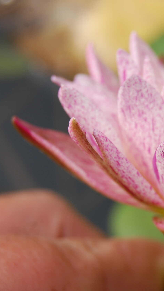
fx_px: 1011
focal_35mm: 131
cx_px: 175
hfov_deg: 9.2
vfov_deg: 16.4
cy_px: 145
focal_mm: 55
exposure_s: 1/320
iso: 200
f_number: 9
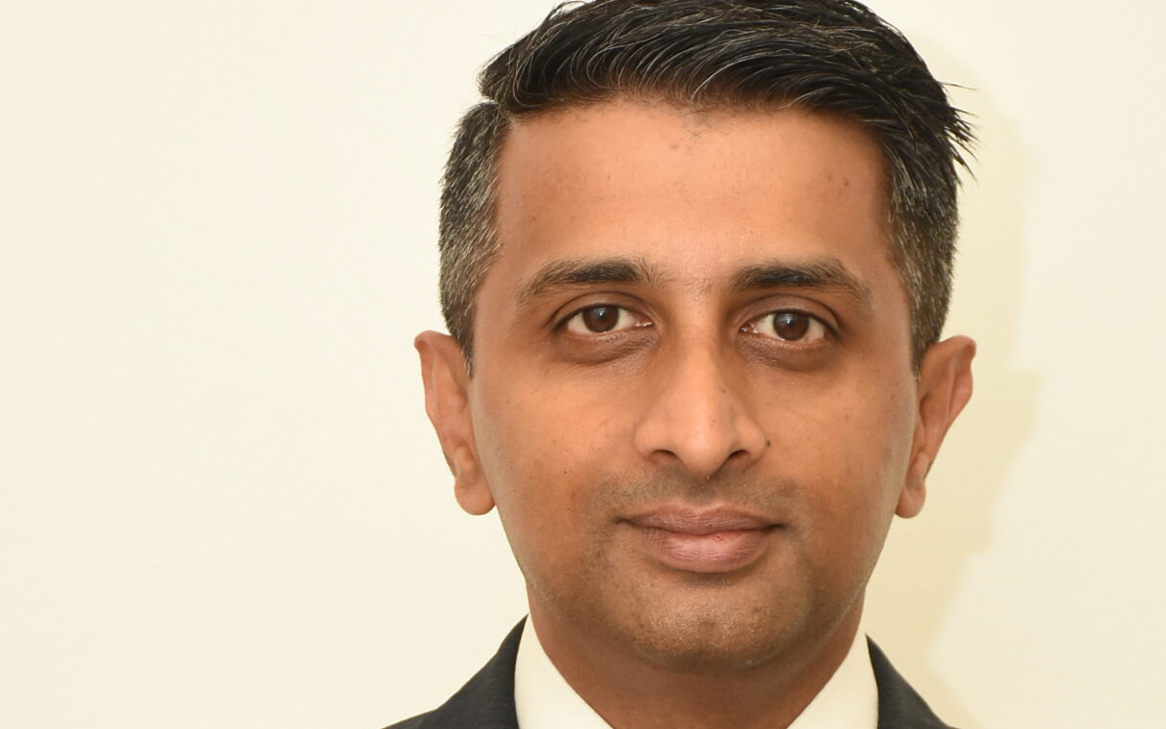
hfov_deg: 10.8
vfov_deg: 6.7
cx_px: 713
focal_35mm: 194
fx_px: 6165
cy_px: 912
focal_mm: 60
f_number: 5.6
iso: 500
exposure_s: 1/125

About this exercise: Return the records above exactly as written. Do not include their images.

Answer to this problem:
fx_px: 1011
focal_35mm: 131
cx_px: 175
hfov_deg: 9.2
vfov_deg: 16.4
cy_px: 145
focal_mm: 55
exposure_s: 1/320
iso: 200
f_number: 9
hfov_deg: 10.8
vfov_deg: 6.7
cx_px: 713
focal_35mm: 194
fx_px: 6165
cy_px: 912
focal_mm: 60
f_number: 5.6
iso: 500
exposure_s: 1/125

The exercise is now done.